There can't be many rich fat people because poor physical health and financial health are driven by the same underlying psychological factors, according to Lamar Pierce, PhD, associate professor of strategy at Washington University in St. Louis, and PhD-candidate Timothy Gubler.

Of course, the argument is academic. Galileo once declared that, despite what sailors and the natural world knows, tides only happened once per day and the moon had no effect. He clearly needed to get out of the library. We know that the moon impacts the tides and we know that plenty of poor people are in fine physical health, so how did they come to such an odd bit of causalation?

They based their conclusion on the decision to contribute to a 401(k) retirement plan and correlated that to poor physical health indicators revealed during an employer-sponsored health examination in giant laundromats.


How to know Old Man Potter was a fictional character. He was rich and fat, which business scholars say psychologically doesn't add up. Credit: public domain.

You know you have left the real world when someone thinks that not contributing to a 401(k) is an indicator of health, rather than of being poor. But they conclude that not saving for retirement and chronic health problems are driven by the same time discounting preferences. 

"We find that existing retirement contribution patterns and future health improvements are highly correlated," the study says. "Those who save for the future by contributing to a 401(k) improved abnormal health test results and poor health behaviors approximately 27 percent more than non-contributors." 

Gubler and Pierce studied use personnel and health data from eight industrial laundry locations in multiple states. They found the previous decision of an employee to forego immediate income and contribute to a 401(k) retirement plan predicted whether he or she would respond positively to the revelation of poor physical health.

Gubler and Pierce wanted to compare 401(k) contributors and non-contributors on how much they were willing to change a health risk. Employees were given an initial health screening. Ninety-seven percent of them had at least one abnormal blood test and 25 percent had at least one severely abnormal finding.

They were told of the results, which were sent to the worker's personal physicians. Workers also were given information on risky health behaviors and anticipated future health risks.

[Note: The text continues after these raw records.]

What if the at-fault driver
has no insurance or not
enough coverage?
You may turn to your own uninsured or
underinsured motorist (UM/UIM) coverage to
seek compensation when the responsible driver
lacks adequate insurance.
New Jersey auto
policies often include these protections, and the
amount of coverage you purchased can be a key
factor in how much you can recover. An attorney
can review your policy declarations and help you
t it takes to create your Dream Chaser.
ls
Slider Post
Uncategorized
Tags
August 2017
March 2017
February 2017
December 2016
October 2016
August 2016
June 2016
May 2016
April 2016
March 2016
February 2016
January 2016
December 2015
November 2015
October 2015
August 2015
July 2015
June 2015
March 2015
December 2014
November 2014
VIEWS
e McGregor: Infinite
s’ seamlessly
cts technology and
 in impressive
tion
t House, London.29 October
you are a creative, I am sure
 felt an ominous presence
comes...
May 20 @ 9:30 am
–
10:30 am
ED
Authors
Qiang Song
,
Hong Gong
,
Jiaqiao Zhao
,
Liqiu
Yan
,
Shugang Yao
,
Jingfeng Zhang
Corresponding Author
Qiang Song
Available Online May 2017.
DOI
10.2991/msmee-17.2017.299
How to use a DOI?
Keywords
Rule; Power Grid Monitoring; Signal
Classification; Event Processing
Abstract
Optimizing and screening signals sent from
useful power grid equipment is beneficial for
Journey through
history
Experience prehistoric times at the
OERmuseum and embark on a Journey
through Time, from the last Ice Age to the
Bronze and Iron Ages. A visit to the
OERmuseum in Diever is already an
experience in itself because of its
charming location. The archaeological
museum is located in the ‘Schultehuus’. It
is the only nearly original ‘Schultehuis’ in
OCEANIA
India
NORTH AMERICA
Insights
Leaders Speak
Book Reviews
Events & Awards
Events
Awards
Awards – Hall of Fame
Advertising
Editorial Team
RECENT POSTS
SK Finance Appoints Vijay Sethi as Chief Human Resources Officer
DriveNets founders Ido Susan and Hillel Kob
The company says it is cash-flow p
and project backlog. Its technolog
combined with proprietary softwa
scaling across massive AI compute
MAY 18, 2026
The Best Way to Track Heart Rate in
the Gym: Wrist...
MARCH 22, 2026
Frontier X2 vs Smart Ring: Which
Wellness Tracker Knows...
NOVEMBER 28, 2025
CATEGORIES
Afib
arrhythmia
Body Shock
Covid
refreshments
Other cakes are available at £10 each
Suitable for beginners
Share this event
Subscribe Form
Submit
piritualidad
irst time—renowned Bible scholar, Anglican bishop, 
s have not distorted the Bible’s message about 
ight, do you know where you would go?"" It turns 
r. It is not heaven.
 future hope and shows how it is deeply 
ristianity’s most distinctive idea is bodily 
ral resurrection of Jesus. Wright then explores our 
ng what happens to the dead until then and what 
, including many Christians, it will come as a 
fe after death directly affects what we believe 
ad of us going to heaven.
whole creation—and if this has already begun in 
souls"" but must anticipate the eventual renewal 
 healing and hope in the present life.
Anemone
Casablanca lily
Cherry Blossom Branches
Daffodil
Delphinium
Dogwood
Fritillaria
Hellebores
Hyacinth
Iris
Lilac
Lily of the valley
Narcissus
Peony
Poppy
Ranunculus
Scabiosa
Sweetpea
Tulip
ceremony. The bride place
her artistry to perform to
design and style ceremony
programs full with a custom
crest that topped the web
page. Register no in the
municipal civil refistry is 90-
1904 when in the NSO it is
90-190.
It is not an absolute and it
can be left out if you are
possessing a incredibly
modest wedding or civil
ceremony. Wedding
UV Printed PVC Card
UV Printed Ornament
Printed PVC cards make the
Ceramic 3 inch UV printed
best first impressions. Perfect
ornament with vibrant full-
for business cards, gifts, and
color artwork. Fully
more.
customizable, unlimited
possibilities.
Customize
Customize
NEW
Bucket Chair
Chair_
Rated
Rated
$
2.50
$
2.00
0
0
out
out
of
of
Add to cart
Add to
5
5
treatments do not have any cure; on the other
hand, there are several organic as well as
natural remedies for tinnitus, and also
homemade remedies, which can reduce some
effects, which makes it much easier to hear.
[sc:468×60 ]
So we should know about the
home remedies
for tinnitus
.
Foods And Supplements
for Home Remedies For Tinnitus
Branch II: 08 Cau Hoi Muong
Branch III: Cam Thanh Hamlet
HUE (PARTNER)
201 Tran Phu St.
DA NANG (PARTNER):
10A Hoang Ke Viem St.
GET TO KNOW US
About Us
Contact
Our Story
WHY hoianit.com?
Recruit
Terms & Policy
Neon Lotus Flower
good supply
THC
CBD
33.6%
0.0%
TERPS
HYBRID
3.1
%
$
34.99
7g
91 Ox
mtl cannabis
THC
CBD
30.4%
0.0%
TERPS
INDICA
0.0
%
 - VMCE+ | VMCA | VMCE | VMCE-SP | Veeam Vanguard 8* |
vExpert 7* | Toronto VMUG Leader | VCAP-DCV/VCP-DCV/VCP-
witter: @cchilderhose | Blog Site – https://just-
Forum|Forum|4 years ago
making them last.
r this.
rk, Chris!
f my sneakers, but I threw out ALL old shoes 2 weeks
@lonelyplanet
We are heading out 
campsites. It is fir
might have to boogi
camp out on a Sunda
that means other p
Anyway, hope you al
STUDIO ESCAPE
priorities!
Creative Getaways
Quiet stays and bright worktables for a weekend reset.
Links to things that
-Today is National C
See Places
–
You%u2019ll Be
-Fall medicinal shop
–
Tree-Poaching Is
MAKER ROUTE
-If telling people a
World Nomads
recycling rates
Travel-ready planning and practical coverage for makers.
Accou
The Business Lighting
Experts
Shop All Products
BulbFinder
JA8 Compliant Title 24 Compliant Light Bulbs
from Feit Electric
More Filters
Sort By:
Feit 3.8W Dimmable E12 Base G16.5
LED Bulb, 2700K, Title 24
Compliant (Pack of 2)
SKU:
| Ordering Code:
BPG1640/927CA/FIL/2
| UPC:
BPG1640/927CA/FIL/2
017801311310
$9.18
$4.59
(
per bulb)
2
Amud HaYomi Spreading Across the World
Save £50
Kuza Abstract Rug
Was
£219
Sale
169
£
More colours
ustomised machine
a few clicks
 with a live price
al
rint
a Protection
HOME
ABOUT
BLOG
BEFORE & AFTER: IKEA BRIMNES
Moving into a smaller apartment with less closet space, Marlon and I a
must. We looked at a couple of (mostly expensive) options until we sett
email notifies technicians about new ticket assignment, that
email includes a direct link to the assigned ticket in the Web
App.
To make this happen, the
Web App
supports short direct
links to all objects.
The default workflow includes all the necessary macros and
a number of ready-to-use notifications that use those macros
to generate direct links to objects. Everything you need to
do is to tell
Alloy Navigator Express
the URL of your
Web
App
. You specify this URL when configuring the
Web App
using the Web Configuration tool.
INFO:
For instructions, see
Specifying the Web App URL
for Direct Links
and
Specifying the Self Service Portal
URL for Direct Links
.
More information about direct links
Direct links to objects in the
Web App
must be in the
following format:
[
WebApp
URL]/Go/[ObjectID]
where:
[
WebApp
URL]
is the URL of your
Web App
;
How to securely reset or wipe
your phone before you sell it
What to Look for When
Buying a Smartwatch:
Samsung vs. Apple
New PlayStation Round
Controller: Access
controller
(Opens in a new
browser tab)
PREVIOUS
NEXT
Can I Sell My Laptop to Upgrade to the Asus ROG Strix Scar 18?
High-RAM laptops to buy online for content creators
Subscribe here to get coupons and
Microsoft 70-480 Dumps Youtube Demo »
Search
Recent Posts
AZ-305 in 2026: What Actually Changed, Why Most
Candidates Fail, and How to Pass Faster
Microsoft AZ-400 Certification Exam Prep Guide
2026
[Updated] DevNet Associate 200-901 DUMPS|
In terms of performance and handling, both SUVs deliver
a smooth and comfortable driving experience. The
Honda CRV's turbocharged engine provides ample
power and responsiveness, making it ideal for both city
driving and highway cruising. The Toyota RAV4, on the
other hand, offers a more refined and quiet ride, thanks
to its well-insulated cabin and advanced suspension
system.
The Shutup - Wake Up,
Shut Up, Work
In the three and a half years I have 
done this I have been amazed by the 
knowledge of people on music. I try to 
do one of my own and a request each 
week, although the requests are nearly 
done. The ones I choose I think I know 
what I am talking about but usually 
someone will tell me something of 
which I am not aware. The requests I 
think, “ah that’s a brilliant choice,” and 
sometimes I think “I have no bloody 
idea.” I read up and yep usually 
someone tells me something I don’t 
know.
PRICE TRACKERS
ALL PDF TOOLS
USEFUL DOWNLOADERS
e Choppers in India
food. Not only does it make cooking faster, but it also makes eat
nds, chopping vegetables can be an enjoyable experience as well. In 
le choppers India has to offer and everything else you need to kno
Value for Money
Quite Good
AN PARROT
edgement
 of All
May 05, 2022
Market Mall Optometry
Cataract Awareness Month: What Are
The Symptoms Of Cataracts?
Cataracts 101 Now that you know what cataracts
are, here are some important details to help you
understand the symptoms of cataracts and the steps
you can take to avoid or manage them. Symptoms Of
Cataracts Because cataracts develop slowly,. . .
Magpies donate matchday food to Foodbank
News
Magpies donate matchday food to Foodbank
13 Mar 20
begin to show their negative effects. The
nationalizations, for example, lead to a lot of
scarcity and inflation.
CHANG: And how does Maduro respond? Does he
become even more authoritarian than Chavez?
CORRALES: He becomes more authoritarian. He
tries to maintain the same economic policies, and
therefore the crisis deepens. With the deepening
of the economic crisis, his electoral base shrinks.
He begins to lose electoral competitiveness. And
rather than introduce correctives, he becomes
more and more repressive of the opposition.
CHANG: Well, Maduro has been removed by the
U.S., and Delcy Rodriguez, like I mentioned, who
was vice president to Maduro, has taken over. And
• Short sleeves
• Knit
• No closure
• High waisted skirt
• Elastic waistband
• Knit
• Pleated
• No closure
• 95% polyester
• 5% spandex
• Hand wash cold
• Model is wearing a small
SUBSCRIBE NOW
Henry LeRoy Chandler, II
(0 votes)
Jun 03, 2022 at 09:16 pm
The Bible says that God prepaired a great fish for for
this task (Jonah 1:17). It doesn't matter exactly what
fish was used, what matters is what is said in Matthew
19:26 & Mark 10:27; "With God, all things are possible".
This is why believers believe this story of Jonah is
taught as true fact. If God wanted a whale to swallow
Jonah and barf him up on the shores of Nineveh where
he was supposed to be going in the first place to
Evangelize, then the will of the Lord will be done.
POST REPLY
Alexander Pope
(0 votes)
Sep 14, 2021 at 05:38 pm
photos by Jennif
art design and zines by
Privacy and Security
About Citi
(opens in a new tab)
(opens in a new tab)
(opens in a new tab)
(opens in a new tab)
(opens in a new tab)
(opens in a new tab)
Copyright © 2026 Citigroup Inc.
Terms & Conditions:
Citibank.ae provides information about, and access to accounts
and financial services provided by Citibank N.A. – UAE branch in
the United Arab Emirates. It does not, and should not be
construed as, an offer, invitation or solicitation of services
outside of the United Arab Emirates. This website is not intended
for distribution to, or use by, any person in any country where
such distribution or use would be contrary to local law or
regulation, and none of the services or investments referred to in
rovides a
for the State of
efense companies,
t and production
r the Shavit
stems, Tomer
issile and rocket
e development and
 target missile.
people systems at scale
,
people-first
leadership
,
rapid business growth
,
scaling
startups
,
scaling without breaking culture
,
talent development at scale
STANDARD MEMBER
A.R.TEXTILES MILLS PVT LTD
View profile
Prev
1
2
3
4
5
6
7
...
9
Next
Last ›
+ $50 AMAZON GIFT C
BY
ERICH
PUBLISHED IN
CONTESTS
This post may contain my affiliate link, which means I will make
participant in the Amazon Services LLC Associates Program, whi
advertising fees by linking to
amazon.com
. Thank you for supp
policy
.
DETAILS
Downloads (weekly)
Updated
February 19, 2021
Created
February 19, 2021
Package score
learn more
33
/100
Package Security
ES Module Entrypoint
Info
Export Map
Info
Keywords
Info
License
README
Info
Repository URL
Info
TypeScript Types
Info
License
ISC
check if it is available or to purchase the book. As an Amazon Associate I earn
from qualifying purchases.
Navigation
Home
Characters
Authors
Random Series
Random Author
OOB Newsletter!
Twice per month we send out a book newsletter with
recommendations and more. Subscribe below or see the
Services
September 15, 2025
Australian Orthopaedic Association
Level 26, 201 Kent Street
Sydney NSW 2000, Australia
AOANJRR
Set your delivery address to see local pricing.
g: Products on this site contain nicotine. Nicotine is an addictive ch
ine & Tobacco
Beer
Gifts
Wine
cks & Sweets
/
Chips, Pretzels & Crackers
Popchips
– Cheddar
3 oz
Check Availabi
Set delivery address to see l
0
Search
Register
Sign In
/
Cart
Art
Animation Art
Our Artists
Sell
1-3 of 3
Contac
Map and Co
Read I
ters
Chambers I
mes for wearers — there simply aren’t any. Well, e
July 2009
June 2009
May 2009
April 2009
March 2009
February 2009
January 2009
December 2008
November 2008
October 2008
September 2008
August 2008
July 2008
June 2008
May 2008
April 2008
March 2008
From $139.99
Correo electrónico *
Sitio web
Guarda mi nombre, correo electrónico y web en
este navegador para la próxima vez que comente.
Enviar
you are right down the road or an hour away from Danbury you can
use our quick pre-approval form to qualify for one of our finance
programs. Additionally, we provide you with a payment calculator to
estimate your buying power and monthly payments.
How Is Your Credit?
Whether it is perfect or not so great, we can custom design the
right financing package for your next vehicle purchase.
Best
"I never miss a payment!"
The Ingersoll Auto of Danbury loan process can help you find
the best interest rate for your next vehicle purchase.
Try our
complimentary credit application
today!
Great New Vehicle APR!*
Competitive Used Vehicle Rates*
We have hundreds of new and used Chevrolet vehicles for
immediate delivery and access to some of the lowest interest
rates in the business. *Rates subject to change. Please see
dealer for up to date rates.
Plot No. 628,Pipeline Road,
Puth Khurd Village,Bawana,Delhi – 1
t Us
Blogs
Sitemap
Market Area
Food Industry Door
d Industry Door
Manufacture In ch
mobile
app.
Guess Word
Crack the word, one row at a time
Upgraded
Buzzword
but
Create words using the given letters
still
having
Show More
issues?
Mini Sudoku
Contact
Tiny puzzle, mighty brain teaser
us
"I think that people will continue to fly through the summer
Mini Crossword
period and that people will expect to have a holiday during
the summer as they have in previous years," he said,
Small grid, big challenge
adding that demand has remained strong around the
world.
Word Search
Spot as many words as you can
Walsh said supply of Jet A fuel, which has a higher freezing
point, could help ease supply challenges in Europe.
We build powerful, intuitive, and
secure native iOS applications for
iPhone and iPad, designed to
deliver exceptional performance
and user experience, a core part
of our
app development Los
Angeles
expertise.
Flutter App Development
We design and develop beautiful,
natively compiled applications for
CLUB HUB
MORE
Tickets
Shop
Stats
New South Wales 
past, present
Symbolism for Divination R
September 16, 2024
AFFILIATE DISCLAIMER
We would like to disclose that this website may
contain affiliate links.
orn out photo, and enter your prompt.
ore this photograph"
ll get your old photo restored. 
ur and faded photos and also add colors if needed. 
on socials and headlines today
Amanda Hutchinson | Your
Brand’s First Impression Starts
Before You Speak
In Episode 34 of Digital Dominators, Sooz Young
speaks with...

The researchers followed the laundry workers for two years to see how they attempted to improve their health, and if those changes were tied to financial planning.

After controlling for differences in initial health, demographics and job type - a claim that has every statistics expert who reads Science 2.0 clawing at their eyes - the scholars declared that retirement savings and health improvement behaviors are highly correlated.

Those who had previously chosen to save for the future through 401(k) contributions improved their health significantly more than non-contributors, despite having few health differences prior to program implementation.

 Article: "Healthy, Wealthy, and Wise: Retirement Planning Predicts Employee Health Improvements," Psychological Science.